> _Text segment_:
Adele has been slammed for cultural appropriation after donning a Jamaican flag string bikini top to mark the cancelled Notting Hill Carnival.
In a picture shared to her Instagram, the songstress, posing in the garden of her $9.5million Beverly Hills home, wore her hair in Bantu knots leading some to slam the choice as ‘insensitive’.
The hairstyle – small, coiled buns secured against the side of the head – is associated with people of African descent.
Some claimed the Rolling in the Deep singer was profiting off black culture by sporting the style – along with a Jamaican flag-themed yellow, black and green halterneck top.
Others rushed to her defence, claiming it wasn’t offensive and she ‘just wanted to show off her epic weight loss’.
Joining in the defense of the star were DJ Ace and Destra on 1Xtra, who spoke on Monday morning about the picture – insisting the image was not offensive
Adele, who celebrated in the garden of her Beverly Hills home, captioned the post: ‘Happy what would be Notting Hill Carnival my beloved London.’
The carnival – an annual celebration of Caribbean culture – moved online for the first time this year amid the Covid-19 pandemic.
Adele is said to have lost the weight due to a 1,000 calorie a day diet and by upping her exercise.

> _Data section_:

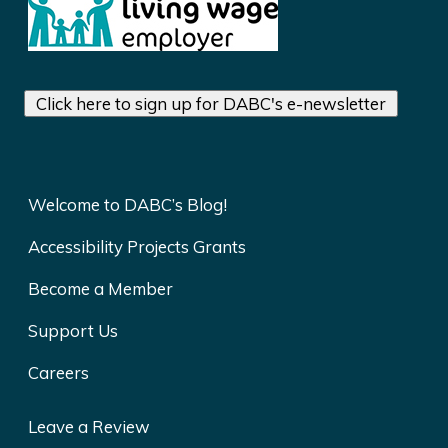
Click here to sign up for DABC's e-newsletter
Welcome to DABC’s Blog!
Accessibility Projects Grants
Become a Member
Support Us
Careers
Leave a Review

> _Task list_:
• a. In the article about Adele's Notting Hill Carnival photo, what caused the carnival to move online for the first time this year?
• b. From the article about Adele's Notting Hill Carnival photo, copy the passage word for word, starting at "The hairstyle –" and ending at "green halterneck top.".

> _Results in order_:
• a. The Covid-19 pandemic.

• b.
The hairstyle – small, coiled buns secured against the side of the head – is associated with people of African descent.
Some claimed the Rolling in the Deep singer was profiting off black culture by sporting the style – along with a Jamaican flag-themed yellow, black and green halterneck top.